鬼『あ、じゃあどうして福太郎さんは歪業として働いてるんスか?』

福太郎「いや、なりゆきやで。正式にこの仕事をしとるわけやないし。ってか、鬼君が初やし」

メリー「鬼さん、もう一個、卵置いとくね」

鬼『ウス。なんか意外っスね。めっちゃ慣れてる感じなのに』

コッコッ……カパッ!

福太郎「ん、でもやりがいは感じとるか……も……」

鬼『どうしたんスか?』

福太郎「卵、きれいに割れとるよ」

鬼『……!!!!!!』

福太郎「落ち着いて」

鬼『わ、割れたっス!!』

福太郎「うん、とりあえず落ちつこうな」






ー公園ー

鬼『えーと……』

福太郎「あ、ほらほら居ったよ。
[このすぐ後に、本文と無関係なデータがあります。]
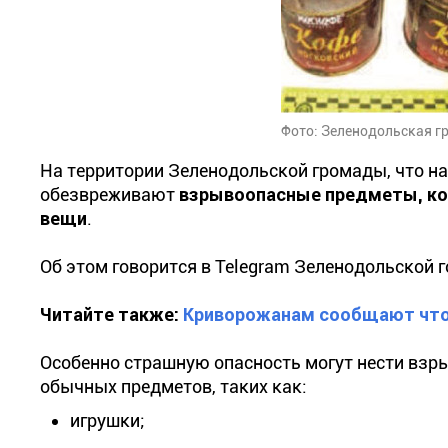
Фото: Зеленодольская г
На территории Зеленодольской громады, что на
обезвреживают
взрывоопасные предметы, ко
вещи
.
Об этом говорится в Telegram Зеленодольской 
Читайте также:
Криворожанам сообщают что 
Особенно страшную опасность могут нести взр
обычных предметов, таких как:
игрушки;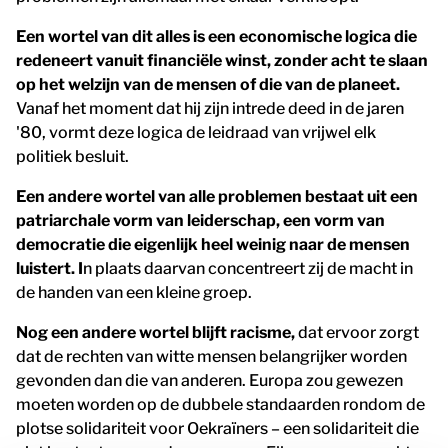
Een wortel van dit alles is een economische logica die
redeneert vanuit financiële winst, zonder acht te slaan
op het welzijn van de mensen of die van de planeet.
Vanaf het moment dat hij zijn intrede deed in de jaren
'80, vormt deze logica de leidraad van vrijwel elk
politiek besluit.
Een andere wortel van alle problemen bestaat uit een
patriarchale vorm van leiderschap, een vorm van
democratie die eigenlijk heel weinig naar de mensen
luistert. I
n plaats daarvan concentreert zij de macht in
de handen van een kleine groep.
Nog een andere wortel blijft racisme,
dat ervoor zorgt
dat de rechten van witte mensen belangrijker worden
gevonden dan die van anderen. Europa zou gewezen
moeten worden op de dubbele standaarden rondom de
plotse solidariteit voor Oekraïners – een solidariteit die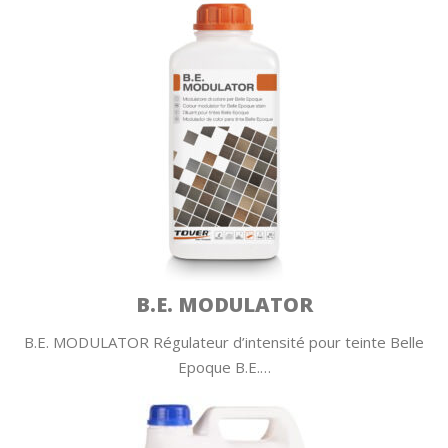
B.E. MODULATOR
B.E. MODULATOR Régulateur d’intensité pour teinte Belle
Epoque B.E.…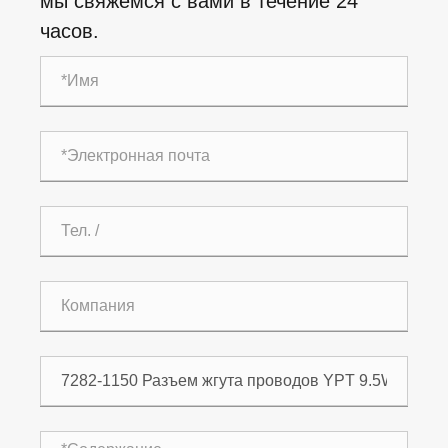
мы свяжемся с вами в течение 24
часов.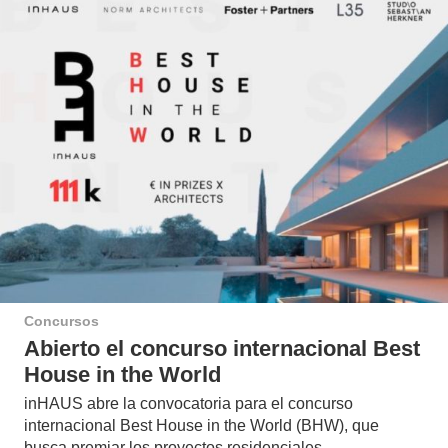
Concursos
Abierto el concurso internacional Best
House in the World
inHAUS abre la convocatoria para el concurso
internacional Best House in the World (BHW), que
busca premiar los proyectos residenciales…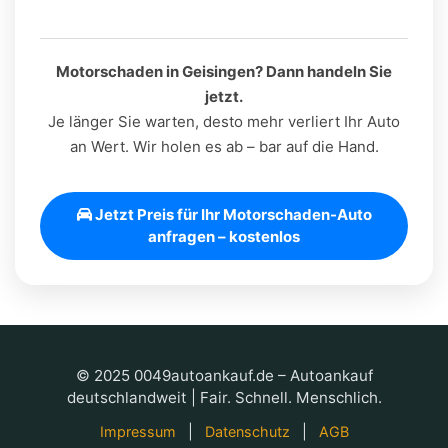
Motorschaden in Geisingen? Dann handeln Sie
jetzt.
Je länger Sie warten, desto mehr verliert Ihr Auto
an Wert. Wir holen es ab – bar auf die Hand.
Jetzt Preis für Ihr Motorschaden-Auto
anfragen – kostenlos
© 2025 0049autoankauf.de – Autoankauf
deutschlandweit | Fair. Schnell. Menschlich.
|
|
Impressum
Datenschutz
AGB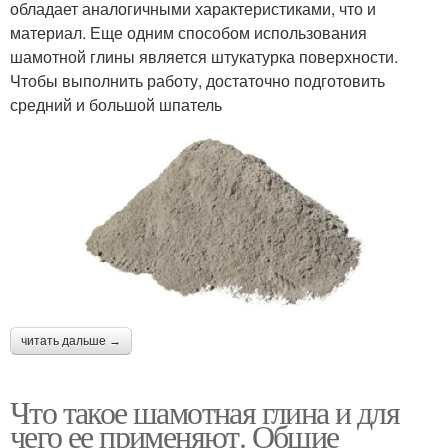
обладает аналогичными характеристиками, что и
материал. Еще одним способом использования
шамотной глины является штукатурка поверхности.
Чтобы выполнить работу, достаточно подготовить
средний и большой шпатель
читать дальше →
Что такое шамотная глина и для
чего ее применяют. Общие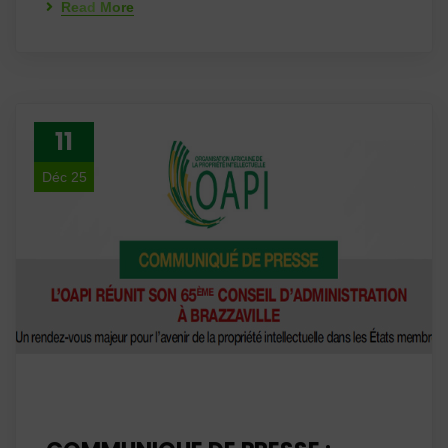
Read More
11
Déc 25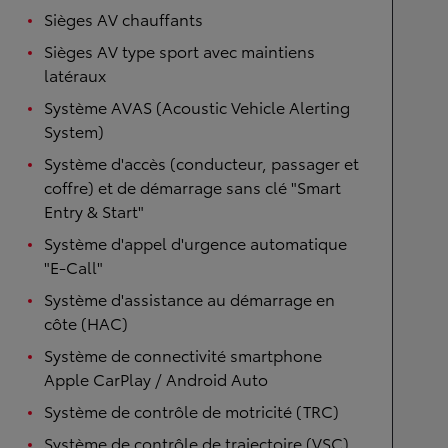
Sièges AV chauffants
Sièges AV type sport avec maintiens
latéraux
Système AVAS (Acoustic Vehicle Alerting
System)
Système d'accès (conducteur, passager et
coffre) et de démarrage sans clé "Smart
Entry & Start"
Système d'appel d'urgence automatique
"E-Call"
Système d'assistance au démarrage en
côte (HAC)
Système de connectivité smartphone
Apple CarPlay / Android Auto
Système de contrôle de motricité (TRC)
Système de contrôle de trajectoire (VSC)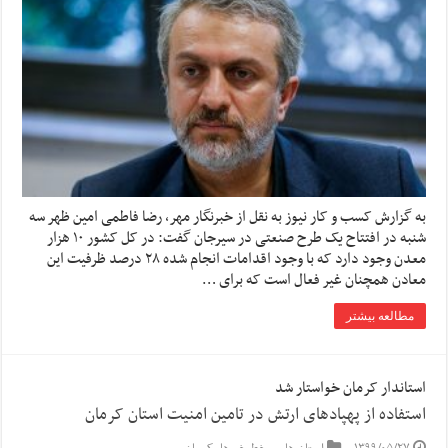
به گزارش کسب و کار نیوز به نقل از خبرنگار مهر، رضا فاطمی امین ظهر سه
شنبه در افتتاح یک طرح صنعتی در سیرجان گفت: در کل کشور ۱۰ هزار
معدن وجود دارد که با وجود اقدامات انجام شده ۲۸ درصد ظرفیت این
معادن همچنان غیر فعال است که برای …
مطالعه بیشتر
استاندار کرمان خواستار شد
استفاده از پهپادهای ارتش در تامین امنیت استان کرمان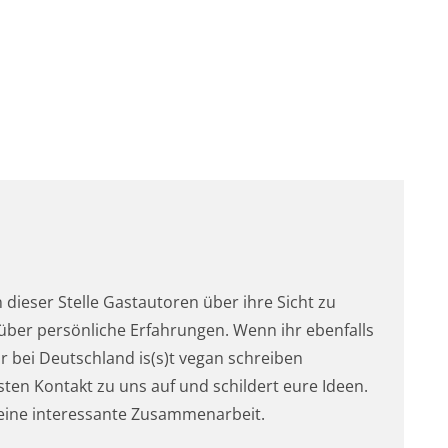
dieser Stelle Gastautoren über ihre Sicht zu
ber persönliche Erfahrungen. Wenn ihr ebenfalls
r bei Deutschland is(s)t vegan schreiben
en Kontakt zu uns auf und schildert eure Ideen.
ja eine interessante Zusammenarbeit.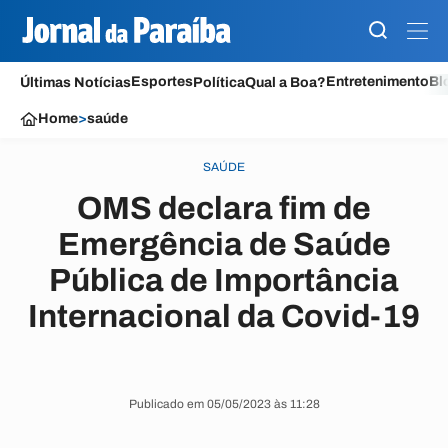
Esportes
Entretenimento
Bl
Últimas Notícias
Política
Qual a Boa?
Home
>
saúde
SAÚDE
OMS declara fim de
Emergência de Saúde
Pública de Importância
Internacional da Covid-19
Publicado em 05/05/2023 às 11:28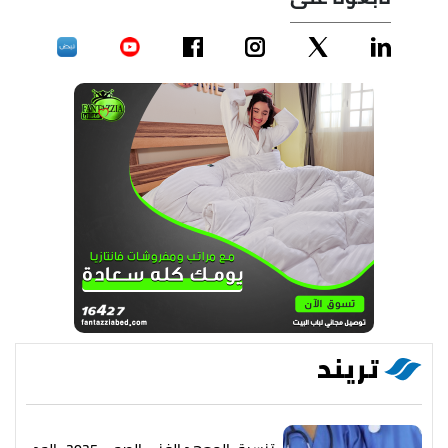
تريند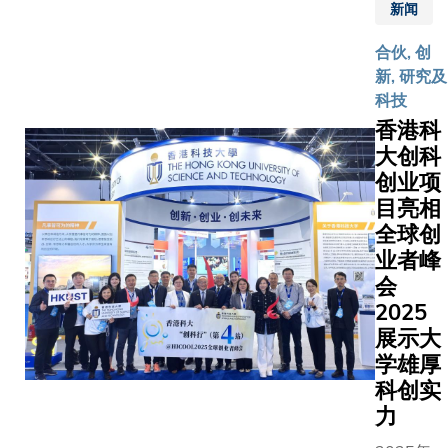
教育中
密合
新闻
合作协
的创业
作，共
议，共
思维方
合伙, 创
同培育
同成立
面的共
新, 研究及
具备国
「香港
同承
科技
际视野
科技大
诺。会
香港科
及前沿
学 - 京
议结束
创新能
大创科
东集团
前，科
力的临
创业项
联合实
大将创
床科学
目亮相
验室」
新与创
家和医
全球创
（联合
业网络
学人
业者峰
实验
2025–
才，加
室）。
会
2026 年
速高水
双方将
202
度召集
平的临
围绕智
展示大
人职务
床科研
能供应
学雄厚
交予清
成果应
链领域
华大
科创实
用及转
的人工
学，由
力
化，促
智能和
基础工
进两地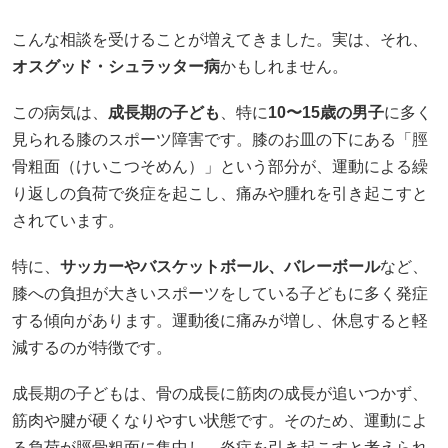
こんな相談を受けることが増えてきました。​実は、それ、
オスグッド・シュラッター病
かもしれません。​
この病気は、
成長期の子ども
、特に
10〜15歳の男子
に多く
見られる膝のスポーツ障害です。​膝のお皿の下にある「脛
骨粗面（けいこつそめん）」という部分が、運動による繰
り返しの負荷で炎症を起こし、痛みや腫れを引き起こすと
されています。
特に、
サッカーやバスケットボール、バレーボール
など、
膝への負担が大きいスポーツをしている子どもに多く発症
する傾向があります。​運動後に痛みが増し、休息すると軽
減するのが特徴です。​
成長期の子どもは、骨の成長に筋肉の成長が追いつかず、
筋肉や腱が硬くなりやすい状態です。​そのため、運動によ
る負荷が脛骨粗面に集中し、炎症を引き起こすと考えられ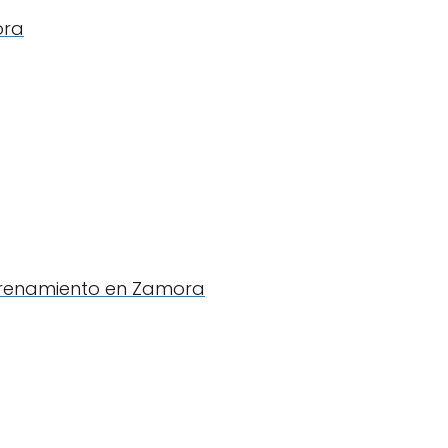
ora
ntrenamiento en Zamora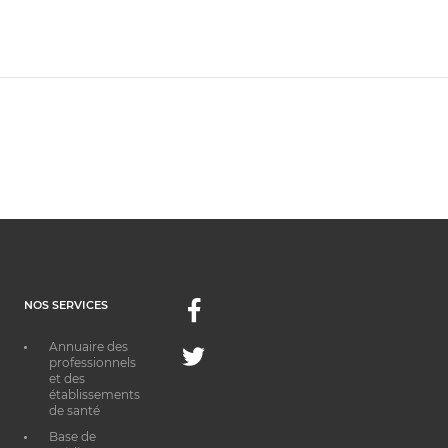
NOS SERVICES
Facebook
Annuaire des
Twitter
professionnels
et des
établissements
de santé
Base de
」

少年「あっ!」

福太郎「ほら、行った!」

トンっ…
鬼『………ウス……う、えとこの間は毬…じゃなくて、ぼーるを壊してすまなかった。あのぼーるじゃないけど次からはこれで遊んで欲しい』

鬼は星の模様が散らばったゴムボールを投げた。破裂することなく放物線を描いて飛んでいったボールは少年の手の中に落ちた。

少年「いいよ許してあげるっおにいちゃんありがとうー♪」

鬼『……できた…!』

福太郎「んっ、よかったよかった」

それから鬼君はひとり暮らしの準備を整え無事に人間の世界に旅立った。